I have used the equation of time to calculate the mean solar time but now need to find the latitude.You were trying to find the longitude at the start of this thread. Which do you need, latitude or longitude?

The equation of time for now (when i did the experiment) is -3 minutes so i presume that makes the mean solar time 12:27 or do i have to factor in DST too?:confused:The Equation of Time is telling you the difference between Mean Solar Time and Apparent Solar Time. You need to be a little careful with it, because some versions subtract MST from AST, and some do the opposite. So check this carefully, be sure you understand which direction you want to go in, and whether you should be subtracting or adding to get there. It's certainly not clear to me how you could get from 13:20 in your original post to 12:27 now. Do you mean 12:17?

Grant Hutchison

pastaman
2009-Apr-15, 04:50 PM
Sorry Grant,:shifty:
So, to clear things up:

I am trying to find the LONGITUDE
I did have the shortest shadow time as 13:20. So, this would make the GMT for where i am at that point 12:20
The equation of time i was using is "CLOCK TIME = SUNDIAL TIME - EQUATION OF TIME" and so as i mentioned previously, the equation of time is -3 minutes. Now which is the MST and which is AST?
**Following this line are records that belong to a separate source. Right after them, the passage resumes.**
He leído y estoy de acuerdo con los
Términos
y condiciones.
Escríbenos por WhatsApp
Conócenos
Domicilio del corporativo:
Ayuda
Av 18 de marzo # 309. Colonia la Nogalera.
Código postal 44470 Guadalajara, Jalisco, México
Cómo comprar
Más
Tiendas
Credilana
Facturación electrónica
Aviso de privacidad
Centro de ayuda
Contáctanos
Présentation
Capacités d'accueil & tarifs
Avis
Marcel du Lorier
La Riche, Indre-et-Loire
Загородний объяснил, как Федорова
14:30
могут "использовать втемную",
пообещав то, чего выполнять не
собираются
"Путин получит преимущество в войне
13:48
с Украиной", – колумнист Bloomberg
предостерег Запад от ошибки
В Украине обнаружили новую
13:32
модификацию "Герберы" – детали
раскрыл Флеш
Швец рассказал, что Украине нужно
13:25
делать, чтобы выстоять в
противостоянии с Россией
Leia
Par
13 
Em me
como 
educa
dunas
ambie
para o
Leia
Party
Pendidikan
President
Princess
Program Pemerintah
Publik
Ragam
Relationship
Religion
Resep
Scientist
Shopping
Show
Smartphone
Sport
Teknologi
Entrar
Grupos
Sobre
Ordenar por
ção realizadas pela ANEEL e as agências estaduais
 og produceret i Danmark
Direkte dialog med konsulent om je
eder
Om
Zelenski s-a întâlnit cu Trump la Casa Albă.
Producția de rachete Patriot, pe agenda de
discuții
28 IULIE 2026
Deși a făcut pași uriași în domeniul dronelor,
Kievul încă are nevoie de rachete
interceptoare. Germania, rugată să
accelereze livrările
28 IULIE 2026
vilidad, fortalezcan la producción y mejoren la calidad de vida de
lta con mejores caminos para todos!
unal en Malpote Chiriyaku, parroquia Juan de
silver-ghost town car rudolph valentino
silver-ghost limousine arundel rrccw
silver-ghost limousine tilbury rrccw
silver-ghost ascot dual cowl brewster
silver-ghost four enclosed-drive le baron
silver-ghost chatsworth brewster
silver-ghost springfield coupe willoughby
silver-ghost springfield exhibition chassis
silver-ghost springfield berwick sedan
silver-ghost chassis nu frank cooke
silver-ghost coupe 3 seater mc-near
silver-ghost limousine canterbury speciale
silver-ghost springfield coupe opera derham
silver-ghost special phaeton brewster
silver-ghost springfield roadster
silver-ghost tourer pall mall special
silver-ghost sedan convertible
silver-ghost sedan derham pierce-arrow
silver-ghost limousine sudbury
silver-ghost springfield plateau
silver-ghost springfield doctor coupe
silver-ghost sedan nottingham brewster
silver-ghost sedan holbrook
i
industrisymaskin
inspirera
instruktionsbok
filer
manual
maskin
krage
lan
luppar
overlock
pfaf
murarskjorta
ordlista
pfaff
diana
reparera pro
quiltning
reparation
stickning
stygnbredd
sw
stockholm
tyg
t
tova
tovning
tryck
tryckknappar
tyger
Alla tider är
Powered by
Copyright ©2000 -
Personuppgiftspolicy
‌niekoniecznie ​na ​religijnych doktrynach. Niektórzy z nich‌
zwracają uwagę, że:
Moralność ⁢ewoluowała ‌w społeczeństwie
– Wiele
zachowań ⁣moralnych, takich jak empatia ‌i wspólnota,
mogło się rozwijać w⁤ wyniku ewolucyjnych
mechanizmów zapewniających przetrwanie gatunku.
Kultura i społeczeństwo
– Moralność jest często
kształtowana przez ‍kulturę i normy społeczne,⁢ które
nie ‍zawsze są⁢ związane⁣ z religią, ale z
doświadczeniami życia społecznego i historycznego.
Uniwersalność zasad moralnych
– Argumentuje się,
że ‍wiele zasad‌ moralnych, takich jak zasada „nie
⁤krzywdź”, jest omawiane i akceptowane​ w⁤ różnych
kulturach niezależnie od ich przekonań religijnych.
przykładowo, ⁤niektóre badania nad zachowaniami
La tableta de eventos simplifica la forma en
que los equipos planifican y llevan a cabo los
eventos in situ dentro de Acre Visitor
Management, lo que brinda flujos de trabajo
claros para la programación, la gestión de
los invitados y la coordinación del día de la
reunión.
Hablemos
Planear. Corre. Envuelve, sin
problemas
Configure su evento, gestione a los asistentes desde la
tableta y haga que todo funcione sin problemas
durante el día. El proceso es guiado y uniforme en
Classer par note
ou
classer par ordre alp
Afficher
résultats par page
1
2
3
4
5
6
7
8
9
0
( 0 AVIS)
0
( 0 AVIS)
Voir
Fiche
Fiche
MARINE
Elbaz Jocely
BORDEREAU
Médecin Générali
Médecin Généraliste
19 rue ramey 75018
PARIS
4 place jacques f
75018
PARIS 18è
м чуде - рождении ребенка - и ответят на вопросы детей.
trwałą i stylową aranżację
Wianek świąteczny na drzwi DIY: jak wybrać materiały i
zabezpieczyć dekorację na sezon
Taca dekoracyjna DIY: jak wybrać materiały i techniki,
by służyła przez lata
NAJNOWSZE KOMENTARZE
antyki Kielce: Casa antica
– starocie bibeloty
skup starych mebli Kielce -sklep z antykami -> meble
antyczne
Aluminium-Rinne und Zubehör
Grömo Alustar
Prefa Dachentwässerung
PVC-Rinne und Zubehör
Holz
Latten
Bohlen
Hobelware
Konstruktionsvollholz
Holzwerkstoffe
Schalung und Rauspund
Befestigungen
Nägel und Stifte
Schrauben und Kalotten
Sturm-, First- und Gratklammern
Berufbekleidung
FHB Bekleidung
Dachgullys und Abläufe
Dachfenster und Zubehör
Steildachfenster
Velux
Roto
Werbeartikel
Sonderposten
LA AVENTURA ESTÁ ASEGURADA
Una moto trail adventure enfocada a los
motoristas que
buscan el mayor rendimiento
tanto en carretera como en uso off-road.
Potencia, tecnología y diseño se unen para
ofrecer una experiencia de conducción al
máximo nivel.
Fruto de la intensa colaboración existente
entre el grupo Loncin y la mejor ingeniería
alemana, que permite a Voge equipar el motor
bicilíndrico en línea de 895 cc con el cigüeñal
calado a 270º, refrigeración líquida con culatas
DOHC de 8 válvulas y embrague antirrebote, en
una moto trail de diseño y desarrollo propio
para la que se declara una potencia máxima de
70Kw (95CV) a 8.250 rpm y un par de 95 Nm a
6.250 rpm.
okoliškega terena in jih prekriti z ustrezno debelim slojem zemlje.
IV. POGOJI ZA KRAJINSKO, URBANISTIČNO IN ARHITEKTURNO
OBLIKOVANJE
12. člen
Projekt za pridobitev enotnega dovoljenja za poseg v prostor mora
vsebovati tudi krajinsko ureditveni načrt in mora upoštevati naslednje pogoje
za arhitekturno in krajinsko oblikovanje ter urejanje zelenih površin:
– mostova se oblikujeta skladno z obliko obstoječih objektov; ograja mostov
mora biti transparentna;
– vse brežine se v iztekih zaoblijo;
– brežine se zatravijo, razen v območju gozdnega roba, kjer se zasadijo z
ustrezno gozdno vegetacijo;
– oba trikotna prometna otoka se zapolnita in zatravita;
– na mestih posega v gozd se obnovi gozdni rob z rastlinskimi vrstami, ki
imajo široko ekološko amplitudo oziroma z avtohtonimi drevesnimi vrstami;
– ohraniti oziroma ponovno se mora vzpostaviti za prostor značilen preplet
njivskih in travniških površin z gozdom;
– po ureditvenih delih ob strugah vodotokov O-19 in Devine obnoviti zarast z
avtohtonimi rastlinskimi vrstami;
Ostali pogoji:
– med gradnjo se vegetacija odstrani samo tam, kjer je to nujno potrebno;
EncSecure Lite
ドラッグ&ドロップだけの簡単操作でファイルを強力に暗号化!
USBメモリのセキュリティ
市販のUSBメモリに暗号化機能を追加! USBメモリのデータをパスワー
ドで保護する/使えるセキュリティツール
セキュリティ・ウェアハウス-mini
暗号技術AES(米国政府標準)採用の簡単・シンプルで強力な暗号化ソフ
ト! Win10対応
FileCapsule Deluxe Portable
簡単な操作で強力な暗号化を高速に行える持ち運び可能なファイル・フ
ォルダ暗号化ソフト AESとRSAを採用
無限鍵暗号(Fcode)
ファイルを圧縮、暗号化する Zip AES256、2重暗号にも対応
That should clear the time business up now, so all i need to do after this is find the longitude from that time.
Thanks so much for your help!:)

grant hutchison
2009-Apr-15, 05:18 PM
The equation of time i was using is "CLOCK TIME = SUNDIAL TIME - EQUATION OF TIME" and so as i mentioned previously, the equation of time is -3 minutes. Now which is the MST and which is AST?Clocks keep mean solar time (for the central longitude of your time zone). Sundials show apparent solar time (for your location).